From the * Departments of Cardiothoracic Surgery and Anaesthesia and Adult Intensive Care Royal Brompton Hospital National Heart and Lung Institute Imperial College of Science Technology and Medicine London, UK
Background. Patients undergoing cardiopulmonary bypass (CPB) are subjected to severe oxidative stress, and frequently show evidence of acute lung injury post surgery. Associations between acute lung injury, oxidative stress, and aberrant ATP catabolism have been made and prompted us to consider whether the purine metabolites xanthine and hypoxanthine alter significantly during CPB when different types of cardioplegia are used.
Methods. Experimental design: retrospective follow up study on stored plasma samples from patients randomly selected to receive either warm blood, cold blood, or crystalloid cardioplegia. Setting: adult intensive care unit of post graduate teaching hospital. Patients: thirty-eight patients undergoing aortic valve replacement, with or without artery grafting. Operation was carried out by a single surgeon. Interventions: all patients received either a homograft aortic valve or a stentless porcine valve.

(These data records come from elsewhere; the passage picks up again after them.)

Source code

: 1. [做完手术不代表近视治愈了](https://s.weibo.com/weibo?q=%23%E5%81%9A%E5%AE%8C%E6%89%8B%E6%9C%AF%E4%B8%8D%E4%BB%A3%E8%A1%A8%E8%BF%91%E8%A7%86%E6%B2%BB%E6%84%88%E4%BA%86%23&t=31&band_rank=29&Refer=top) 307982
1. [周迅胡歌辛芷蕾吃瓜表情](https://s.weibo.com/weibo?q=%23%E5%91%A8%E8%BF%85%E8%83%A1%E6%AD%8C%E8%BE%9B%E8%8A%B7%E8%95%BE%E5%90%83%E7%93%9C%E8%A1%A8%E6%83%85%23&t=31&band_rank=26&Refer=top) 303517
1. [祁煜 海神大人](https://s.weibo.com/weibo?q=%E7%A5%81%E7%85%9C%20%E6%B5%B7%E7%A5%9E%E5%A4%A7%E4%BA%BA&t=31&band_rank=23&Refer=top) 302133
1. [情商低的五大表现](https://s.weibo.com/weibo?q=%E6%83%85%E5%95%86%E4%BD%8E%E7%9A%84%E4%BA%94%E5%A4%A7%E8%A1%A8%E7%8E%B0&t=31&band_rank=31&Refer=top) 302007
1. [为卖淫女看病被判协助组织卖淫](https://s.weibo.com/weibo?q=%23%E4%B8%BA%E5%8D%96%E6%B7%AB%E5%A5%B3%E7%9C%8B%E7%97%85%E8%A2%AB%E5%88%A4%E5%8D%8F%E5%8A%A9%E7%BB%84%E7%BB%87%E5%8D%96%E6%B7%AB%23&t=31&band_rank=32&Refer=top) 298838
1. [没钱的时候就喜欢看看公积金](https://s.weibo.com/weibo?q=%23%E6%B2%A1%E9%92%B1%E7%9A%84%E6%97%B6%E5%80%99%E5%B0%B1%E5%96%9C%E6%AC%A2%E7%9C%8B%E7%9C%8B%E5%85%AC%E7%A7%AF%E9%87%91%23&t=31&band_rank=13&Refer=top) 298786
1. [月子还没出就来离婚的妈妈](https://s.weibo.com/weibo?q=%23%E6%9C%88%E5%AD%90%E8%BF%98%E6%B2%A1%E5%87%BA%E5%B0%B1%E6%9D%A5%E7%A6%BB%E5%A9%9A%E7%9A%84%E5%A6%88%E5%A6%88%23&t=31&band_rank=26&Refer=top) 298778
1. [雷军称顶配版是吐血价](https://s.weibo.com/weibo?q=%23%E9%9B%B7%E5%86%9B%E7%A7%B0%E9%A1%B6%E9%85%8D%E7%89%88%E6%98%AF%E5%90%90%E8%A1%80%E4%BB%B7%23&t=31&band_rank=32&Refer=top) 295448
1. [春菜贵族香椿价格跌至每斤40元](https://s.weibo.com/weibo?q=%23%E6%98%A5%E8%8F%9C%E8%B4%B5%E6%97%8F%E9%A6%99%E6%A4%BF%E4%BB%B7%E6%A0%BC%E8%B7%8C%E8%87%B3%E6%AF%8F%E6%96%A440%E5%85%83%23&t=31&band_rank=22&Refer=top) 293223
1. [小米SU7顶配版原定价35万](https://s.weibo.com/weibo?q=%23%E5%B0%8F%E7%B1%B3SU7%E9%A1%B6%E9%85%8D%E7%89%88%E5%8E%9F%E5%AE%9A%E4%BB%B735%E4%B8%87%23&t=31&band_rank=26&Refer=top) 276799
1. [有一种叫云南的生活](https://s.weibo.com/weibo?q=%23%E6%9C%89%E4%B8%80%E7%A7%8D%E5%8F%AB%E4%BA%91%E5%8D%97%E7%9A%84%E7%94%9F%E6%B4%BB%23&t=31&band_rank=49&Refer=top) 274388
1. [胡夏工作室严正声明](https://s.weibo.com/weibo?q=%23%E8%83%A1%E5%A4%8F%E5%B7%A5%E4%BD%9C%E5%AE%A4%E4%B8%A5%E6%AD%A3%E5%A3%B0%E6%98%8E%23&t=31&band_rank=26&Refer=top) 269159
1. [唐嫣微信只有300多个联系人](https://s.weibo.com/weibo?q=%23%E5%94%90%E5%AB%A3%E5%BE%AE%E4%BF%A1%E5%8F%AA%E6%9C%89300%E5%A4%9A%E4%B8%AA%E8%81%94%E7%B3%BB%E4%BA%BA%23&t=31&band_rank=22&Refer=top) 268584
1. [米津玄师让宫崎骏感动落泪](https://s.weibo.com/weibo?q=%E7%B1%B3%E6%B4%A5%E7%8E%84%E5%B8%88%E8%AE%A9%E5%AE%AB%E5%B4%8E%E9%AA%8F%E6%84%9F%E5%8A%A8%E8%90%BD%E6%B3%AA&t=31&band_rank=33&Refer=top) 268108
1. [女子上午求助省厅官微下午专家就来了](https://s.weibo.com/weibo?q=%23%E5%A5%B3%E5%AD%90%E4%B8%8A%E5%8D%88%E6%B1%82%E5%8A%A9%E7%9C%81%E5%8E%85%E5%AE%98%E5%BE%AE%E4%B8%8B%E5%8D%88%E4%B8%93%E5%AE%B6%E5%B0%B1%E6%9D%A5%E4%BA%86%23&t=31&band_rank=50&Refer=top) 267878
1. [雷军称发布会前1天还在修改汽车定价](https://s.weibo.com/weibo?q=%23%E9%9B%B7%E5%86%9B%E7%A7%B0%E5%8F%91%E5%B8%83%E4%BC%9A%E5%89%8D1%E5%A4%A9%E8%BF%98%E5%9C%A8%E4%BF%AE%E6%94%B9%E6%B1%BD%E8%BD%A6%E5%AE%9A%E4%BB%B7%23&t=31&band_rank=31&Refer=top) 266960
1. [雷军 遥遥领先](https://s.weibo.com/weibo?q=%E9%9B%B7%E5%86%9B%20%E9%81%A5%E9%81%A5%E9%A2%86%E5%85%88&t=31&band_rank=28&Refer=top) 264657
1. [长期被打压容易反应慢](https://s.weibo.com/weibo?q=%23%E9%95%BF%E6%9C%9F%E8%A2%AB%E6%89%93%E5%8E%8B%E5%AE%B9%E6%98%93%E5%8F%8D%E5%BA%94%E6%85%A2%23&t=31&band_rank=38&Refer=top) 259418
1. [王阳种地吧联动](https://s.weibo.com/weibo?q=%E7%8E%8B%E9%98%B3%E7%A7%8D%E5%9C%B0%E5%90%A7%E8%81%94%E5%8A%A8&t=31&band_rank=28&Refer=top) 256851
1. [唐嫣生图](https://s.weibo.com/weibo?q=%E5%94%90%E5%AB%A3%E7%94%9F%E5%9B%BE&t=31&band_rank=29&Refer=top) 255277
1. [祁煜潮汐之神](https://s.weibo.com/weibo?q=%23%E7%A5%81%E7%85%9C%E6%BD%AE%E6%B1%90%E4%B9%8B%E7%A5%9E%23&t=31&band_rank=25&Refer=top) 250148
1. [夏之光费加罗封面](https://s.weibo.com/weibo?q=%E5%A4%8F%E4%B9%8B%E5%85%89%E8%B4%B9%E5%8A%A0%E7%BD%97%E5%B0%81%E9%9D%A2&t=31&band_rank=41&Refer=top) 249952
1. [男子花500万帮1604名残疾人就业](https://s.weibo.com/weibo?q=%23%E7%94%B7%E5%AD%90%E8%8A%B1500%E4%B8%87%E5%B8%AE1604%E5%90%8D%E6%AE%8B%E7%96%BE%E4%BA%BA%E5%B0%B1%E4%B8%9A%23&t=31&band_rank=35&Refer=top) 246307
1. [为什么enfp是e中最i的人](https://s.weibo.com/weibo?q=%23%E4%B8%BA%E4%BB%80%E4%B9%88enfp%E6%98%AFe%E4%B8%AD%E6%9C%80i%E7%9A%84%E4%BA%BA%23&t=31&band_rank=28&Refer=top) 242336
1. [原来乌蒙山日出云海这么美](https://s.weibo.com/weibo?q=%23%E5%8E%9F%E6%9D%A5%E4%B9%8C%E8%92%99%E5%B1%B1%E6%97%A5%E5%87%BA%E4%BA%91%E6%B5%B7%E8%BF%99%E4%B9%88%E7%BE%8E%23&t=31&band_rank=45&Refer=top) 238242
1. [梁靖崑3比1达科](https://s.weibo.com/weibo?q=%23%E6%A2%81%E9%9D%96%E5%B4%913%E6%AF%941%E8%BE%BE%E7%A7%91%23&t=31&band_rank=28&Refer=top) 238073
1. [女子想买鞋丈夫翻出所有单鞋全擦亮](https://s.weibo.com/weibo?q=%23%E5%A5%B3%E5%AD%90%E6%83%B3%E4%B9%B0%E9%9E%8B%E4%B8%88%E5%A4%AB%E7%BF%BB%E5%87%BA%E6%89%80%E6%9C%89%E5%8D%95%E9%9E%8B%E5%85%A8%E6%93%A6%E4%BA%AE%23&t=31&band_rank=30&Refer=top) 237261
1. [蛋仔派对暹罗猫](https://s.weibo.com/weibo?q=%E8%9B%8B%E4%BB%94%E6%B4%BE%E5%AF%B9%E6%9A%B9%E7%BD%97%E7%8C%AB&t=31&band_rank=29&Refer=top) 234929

Results. No significant differences in xanthine levels at any time points during CPB, or between the different cardioplegic groups. Hypoxanthine levels were, however, significantly higher in patients receiving warm blood cardioplegia (74.84±16.715 µM, p=0.0151), and was most marked at time point 3 when the aortic cross clamp was released. Patients receiving crystalloid cardioplegia showed higher levels of hypoxanthine (44.56±10.16 µM) than those receiving cold blood cardioplegia (21.57±7.106 µM).
Conclusions. Considering these data together, it suggests that aberrant ATP catabolism, characteristic of ischaemia/reperfusion, is further disturbed during warm blood cardioplegia leading to a marked increase in plasma hypoxanthine levels. This has the potential to further increase oxidative stress during CPB.